A busca de uma vida mais plena

Colunista: Cláudia CruzTenho notado que muitos de nossos clientes escolhem como foco de exploração e desenvolvimento nos seus processos de coaching o tema “Realização e Propósito“.

Confesso que este assunto me intriga e me mobiliza já há algum tempo e assim como eu, eles se fazem perguntas que insistem em desafiar a humanidade: O que estou fazendo aqui? Onde eu quero chegar? O que me realiza? O que me faz feliz? O que me traz ou pode me trazer plenitude? Que legado eu quero deixar? Será que existe uma missão a ser realizada na minha vida? Como o trabalho se encaixa nisto tudo?

Convido você para explorarmos juntos algumas das facetas deste tema.  Talvez ele seja um universo novo de exploração para você e o coloque com contato com novas perguntas ou talvez este caminho traga até algumas respostas. Em qualquer um destes casos o convite está lançado.

Acredito que uma boa aproximação seria através do olhar de Abraham Maslow e seu modelo de hierarquia das necessidades do homem.

Maslow organizou as necessidades humanas nas seguintes categorias: fisiológicas (fome, sede, confortos físicos), segurança (estar fora de perigo), afetivo-sociais (necessidades de afeto, amor, amigos, integração nos grupos, necessidade de pertencer), estima (necessidade de ser competente e ter a aprovação e reconhecimento dos outros, ou seja, autoestima e estima dos outros), cognitivas (desejos de saber e de compreender, sistematizar, organizar, analisar e procurar relações e sentido), estéticas (necessidade de simetria, ordem e beleza), auto atualização (atualizar suas potencialidades, um sentido de plenitude do ser) e transcendência (conectar-se a algo maior que o ego ou ajudar outros a se autodesenvolver e realizar o seu potencial).

É fácil observar que durante nossa vida, buscamos atender uma ou mais destas necessidades.  Esta busca pode ir mudando com o tempo seja porque, já atendemos algumas necessidades mais básicas e buscamos outras mais complexas, seja pelo nosso estágio de desenvolvimento e crescimento como ser humano e como profissional.

Que tal, agora, fazer um pequeno exercício: olhar para o seu momento atual e se perguntar qual destas necessidades você busca atender com e no seu trabalho. Talvez com isto, possa ter uma ideia de algumas das forças que atuam hoje como um chamado interno para a sua realização e satisfação.

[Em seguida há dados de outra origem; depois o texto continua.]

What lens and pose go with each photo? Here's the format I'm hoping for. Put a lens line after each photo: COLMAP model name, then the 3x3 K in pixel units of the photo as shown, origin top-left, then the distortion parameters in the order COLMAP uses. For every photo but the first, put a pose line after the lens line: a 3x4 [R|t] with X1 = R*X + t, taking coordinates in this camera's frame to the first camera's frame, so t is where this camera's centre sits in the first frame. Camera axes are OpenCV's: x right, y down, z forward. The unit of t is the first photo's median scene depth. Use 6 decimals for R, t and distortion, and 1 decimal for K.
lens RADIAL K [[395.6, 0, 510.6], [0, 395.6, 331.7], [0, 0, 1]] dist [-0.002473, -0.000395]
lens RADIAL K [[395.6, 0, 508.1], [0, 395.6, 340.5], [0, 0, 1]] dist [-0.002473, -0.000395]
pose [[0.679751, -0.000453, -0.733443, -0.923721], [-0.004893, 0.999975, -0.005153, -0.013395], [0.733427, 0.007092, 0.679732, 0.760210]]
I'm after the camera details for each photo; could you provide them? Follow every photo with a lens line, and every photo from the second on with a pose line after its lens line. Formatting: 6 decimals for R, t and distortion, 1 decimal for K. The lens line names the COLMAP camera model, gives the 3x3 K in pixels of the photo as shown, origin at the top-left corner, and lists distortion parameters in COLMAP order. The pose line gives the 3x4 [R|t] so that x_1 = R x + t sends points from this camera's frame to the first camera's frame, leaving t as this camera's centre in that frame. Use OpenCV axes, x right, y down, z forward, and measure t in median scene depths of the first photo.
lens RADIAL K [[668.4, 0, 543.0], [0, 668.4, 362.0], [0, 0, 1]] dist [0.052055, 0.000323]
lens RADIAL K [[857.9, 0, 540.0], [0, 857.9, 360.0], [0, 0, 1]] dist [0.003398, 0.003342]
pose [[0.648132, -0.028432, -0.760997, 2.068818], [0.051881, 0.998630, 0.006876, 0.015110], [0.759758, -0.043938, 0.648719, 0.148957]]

Muitas vezes, na correria do dia a dia, não entramos em contato com estas necessidades que, relegadas ao inconsciente, não serão vistas e muito menos consideradas. Este deixar de lado tem um custo para nosso equilíbrio e pode causar ansiedades, tensões, doenças e muito mais, tanto em nós mesmos quanto no nosso entorno.

Se, por outro lado, nos permitimos parar, olhar e cuidar delas, abrirmos uma oportunidade fantástica para construirmos, para nós, uma vida mais plena. Uma vida onde paramos de reagir e começamos a agir. Paramos de fugir do que não queremos e vamos em direção ao que queremos. Paramos de atender somente as necessidades dos outros e buscamos um equilíbrio entre as várias necessidades.

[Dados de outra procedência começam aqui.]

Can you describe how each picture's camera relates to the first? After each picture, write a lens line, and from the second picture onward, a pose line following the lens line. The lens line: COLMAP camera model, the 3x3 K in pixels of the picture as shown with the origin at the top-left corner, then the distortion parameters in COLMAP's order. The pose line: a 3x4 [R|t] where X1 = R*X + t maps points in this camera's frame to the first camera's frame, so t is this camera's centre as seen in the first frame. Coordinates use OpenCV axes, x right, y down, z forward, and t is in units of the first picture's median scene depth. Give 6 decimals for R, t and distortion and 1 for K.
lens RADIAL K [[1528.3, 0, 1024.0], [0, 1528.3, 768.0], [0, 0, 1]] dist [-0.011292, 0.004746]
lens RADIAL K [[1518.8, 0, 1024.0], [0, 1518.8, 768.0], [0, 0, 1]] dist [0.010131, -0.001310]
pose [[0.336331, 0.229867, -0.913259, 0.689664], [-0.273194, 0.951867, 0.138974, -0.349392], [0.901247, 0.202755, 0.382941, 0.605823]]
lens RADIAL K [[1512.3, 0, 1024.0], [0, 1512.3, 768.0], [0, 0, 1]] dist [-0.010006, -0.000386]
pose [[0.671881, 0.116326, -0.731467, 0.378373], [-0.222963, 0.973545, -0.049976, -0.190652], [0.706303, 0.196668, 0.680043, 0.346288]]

Por onde começar? Não existe uma receita única e sim infinitas possibilidades.

Talvez possamos primeiro, reconhecer no trabalho uma grande fonte de satisfação de necessidades não só de deficiência (do que está faltando), mas também de crescimento.

Em seguida podemos buscar respostas para as perguntas que vão definir o rumo do nosso barco, como:

– O que eu quero pra mim?

– O que tornará minha vida mais grandiosa e plena?

Depois podemos responder:

– Que tipo de trabalho, atuação, área, cargo e empresa pode me possibilitar a materialização disto tudo?

Esta ampliação de consciência em conjunto com protagonismo, onde me responsabilizo pela realidade que crio no meu mundo, são as condições perfeitas para a transformação ocorra.

Somos seres fantásticos e temos um potencial ilimitado para a realização. Este potencial fica latente esperando que a definição de uma meta clara, o mobilize e o coloque em movimento, num processo de crescimento passo a passo que pode ser de curto, médio ou longo prazo.

Já sabemos que não estamos sozinhos em nossa caminhada e não podemos ignorar este fato. Fazemos parte de grupos e, durante todo o tempo em que vivemos, influenciamos e somos influenciados nestas inúmeras relações. A escolha é nossa de estarmos abertos para o conhecimento que esta troca nos proporciona e para olharmos estas relações como facilitadoras do nosso caminho de transformação.

Daqui para frente, a viagem é sua e eu sei que como um ser único que é, encontrará um caminho inédito para sua realização! E quem sabe ele inclua também o trabalho.